Department of Medicine, San Francisco General Hospital, University of California-San Francisco, 1001 Potrero Avenue, San Francisco, CA 94143, USA.
Malar J. 2013 Jul 19;12:252. doi: 10.1186/1475-2875-12-252.
Most African countries have adopted artemisinin-based combination therapy (ACT) as the first-line treatment for uncomplicated malaria. The World Health Organization now recommends limiting anti-malarial treatment to those with a positive malaria test result. Limited data exist on how these policies have affected ACT prescription practices.
Data were collected from all outpatients presenting to six public health facilities in Uganda as part of a sentinel site malaria surveillance programme. Training in case management, encouragement of laboratory-based diagnosis of malaria, and regular feedback were provided. Data for this report include patients with laboratory confirmed malaria who were prescribed anti-malarial therapy over a two-year period. Patient visits were analysed in two groups: those considered ACT candidates (defined as uncomplicated malaria with no referral for admission in patients ≥ 4 months of age and ≥ 5 kg in weight) and those who may not have been ACT candidates. Associations between variables of interest and failure to prescribe ACT to patients who were ACT candidates were estimated using multivariable logistic regression.

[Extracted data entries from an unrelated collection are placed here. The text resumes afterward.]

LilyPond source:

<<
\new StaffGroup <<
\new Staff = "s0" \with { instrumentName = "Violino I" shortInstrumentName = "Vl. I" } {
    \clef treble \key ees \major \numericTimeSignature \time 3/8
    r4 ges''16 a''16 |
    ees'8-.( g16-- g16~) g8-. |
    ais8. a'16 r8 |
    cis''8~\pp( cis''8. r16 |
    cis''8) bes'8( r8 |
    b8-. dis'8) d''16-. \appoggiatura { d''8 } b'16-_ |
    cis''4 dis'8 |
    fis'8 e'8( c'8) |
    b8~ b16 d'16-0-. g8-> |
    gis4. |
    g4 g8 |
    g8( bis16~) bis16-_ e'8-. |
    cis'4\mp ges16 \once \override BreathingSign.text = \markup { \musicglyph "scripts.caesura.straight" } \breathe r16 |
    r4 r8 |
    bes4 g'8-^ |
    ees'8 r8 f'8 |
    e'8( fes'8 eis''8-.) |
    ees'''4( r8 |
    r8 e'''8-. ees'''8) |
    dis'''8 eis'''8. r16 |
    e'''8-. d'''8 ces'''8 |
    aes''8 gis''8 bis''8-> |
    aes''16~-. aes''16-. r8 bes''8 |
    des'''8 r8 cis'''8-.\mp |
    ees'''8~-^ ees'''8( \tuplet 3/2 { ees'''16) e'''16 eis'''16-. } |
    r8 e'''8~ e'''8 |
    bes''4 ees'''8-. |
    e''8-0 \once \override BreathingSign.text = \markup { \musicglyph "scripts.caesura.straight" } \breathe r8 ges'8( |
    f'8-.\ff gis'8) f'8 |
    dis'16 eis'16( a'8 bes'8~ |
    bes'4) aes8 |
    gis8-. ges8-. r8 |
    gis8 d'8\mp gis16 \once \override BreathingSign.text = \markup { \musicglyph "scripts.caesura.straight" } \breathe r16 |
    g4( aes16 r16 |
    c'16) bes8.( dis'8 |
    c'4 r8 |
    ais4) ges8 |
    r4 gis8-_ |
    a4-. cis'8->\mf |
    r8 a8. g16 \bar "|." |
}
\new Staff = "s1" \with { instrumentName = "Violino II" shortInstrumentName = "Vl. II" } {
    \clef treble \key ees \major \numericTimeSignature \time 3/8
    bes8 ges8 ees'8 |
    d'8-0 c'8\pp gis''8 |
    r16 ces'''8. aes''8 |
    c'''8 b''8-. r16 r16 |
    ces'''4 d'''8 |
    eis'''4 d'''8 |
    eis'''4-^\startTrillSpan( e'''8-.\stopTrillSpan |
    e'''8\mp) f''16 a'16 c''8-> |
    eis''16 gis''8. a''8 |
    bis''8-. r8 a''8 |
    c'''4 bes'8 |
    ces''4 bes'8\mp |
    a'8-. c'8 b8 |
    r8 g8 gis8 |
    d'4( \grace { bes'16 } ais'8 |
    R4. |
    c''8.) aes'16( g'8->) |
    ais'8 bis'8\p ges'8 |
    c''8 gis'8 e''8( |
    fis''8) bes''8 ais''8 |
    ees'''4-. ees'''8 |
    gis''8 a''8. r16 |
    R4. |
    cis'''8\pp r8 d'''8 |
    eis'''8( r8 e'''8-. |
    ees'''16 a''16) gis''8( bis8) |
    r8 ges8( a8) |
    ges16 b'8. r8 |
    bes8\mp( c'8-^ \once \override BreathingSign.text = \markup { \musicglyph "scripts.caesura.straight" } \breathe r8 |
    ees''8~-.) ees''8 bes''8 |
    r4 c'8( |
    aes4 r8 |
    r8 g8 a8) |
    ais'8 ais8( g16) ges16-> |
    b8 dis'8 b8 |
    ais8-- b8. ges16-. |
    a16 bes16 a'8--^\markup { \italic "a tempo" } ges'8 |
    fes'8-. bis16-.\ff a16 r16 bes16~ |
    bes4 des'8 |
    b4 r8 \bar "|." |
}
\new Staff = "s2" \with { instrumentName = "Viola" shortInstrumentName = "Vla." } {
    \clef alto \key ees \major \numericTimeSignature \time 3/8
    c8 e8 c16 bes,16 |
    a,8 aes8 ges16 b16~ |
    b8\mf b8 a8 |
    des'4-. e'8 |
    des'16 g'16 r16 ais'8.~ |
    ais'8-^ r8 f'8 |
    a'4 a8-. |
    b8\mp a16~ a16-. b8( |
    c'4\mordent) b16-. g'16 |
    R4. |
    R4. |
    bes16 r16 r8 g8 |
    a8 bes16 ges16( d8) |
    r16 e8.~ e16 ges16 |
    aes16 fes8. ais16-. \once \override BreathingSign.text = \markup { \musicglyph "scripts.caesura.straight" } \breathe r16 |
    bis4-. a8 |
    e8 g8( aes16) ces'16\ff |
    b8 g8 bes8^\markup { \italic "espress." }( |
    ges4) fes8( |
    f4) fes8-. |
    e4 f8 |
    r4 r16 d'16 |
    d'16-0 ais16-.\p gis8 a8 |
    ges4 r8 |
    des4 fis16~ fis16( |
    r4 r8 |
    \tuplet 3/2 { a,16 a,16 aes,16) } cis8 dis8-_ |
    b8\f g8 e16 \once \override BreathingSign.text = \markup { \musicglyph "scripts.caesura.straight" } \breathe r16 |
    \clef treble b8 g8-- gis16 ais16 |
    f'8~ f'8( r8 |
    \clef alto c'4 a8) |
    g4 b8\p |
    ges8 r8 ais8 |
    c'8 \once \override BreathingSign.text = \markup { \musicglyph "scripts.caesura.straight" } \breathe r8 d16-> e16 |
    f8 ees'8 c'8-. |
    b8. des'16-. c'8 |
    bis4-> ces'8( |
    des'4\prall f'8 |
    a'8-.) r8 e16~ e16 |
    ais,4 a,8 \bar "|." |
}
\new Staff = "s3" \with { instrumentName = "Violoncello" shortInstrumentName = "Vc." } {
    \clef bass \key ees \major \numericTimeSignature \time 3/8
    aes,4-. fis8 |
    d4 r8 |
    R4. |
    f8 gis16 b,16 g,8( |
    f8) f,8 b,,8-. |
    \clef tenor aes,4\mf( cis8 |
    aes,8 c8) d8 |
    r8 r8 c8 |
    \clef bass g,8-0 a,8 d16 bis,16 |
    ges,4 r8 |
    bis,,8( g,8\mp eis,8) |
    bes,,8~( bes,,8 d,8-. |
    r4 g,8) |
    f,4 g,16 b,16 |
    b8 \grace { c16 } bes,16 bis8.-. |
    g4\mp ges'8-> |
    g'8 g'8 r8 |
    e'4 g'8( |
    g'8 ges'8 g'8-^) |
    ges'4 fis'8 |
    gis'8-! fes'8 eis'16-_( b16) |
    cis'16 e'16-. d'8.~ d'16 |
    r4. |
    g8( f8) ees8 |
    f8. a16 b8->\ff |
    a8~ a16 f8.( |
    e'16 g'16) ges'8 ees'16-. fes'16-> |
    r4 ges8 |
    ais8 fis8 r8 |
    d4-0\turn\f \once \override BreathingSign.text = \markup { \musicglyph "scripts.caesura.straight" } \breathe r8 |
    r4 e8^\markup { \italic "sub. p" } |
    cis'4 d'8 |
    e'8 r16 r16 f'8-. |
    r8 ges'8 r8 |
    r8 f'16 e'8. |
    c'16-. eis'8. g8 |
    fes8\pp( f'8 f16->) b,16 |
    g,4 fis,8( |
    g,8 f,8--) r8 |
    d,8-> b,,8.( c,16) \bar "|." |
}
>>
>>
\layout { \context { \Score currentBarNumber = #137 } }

A total of 51,355 patient visits were included in the analysis and 46,265 (90.1%) were classified as ACT candidates. In the ACT candidate group, 94.5% were correctly prescribed ACT. Artemether-lumefantrine made up 97.3% of ACT prescribed. There were significant differences across the sites in the proportion of patients for whom there was a failure to prescribe ACT, ranging from 3.0-9.3%. Young children and woman of childbearing age had higher odds of failure to receive an ACT prescription. Among patients who may not have been ACT candidates, the proportion prescribed quinine versus ACT differed based on if the patient had severe malaria or was referred for admission (93.4% vs 6.5%) or was below age or weight cutoffs for ACT (41.4% vs 57.2%).
High rates of compliance with recommended ACT use can be achieved in resource-limited settings. The unique health facility-based malaria surveillance system operating at these clinical sites may provide a framework for improving appropriate ACT use at other sites in sub-Saharan Africa.
大多数非洲国家已将青蒿素为基础的联合疗法(ACT)作为治疗轻症疟疾的一线疗法。世界卫生组织现在建议将抗疟治疗限制在疟疾检测结果阳性的患者。关于这些政策如何影响 ACT 处方实践,目前的数据有限。
数据来自乌干达六个公共卫生机构的所有门诊患者,作为哨点疟疾监测计划的一部分。提供了病例管理培训、鼓励基于实验室的疟疾诊断以及定期反馈。本报告的数据包括在两年期间接受抗疟治疗的实验室确诊疟疾患者。对患者就诊情况进行了两组分析:被认为是 ACT 候选者(定义为无转诊住院指征且年龄≥4 个月且体重≥5 公斤的轻症疟疾患者)和可能不是 ACT 候选者。使用多变量逻辑回归估计了感兴趣变量与未向 ACT 候选者患者开具 ACT 之间的关联。
共分析了 51355 例患者就诊情况,其中 46265 例(90.1%)被归类为 ACT 候选者。在 ACT 候选者组中,94.5%的患者正确开具了 ACT。ACT 处方中 97.3%为青蒿琥酯-阿莫地喹。各监测点之间未能开具 ACT 的患者比例存在显著差异,范围为 3.0-9.3%。幼儿和育龄妇女接受 ACT 处方的可能性较低。在可能不是 ACT 候选者的患者中,根据患者是否患有重症疟疾或是否转诊住院(93.4%比 6.5%)或是否低于 ACT 的年龄或体重标准(41.4%比 57.2%),开具奎宁与 ACT 的比例不同。
在资源有限的环境中,可以实现遵守推荐使用 ACT 的高比率。在这些临床场所运行的独特基于卫生机构的疟疾监测系统可能为改善撒哈拉以南非洲其他地区适当使用 ACT 提供框架。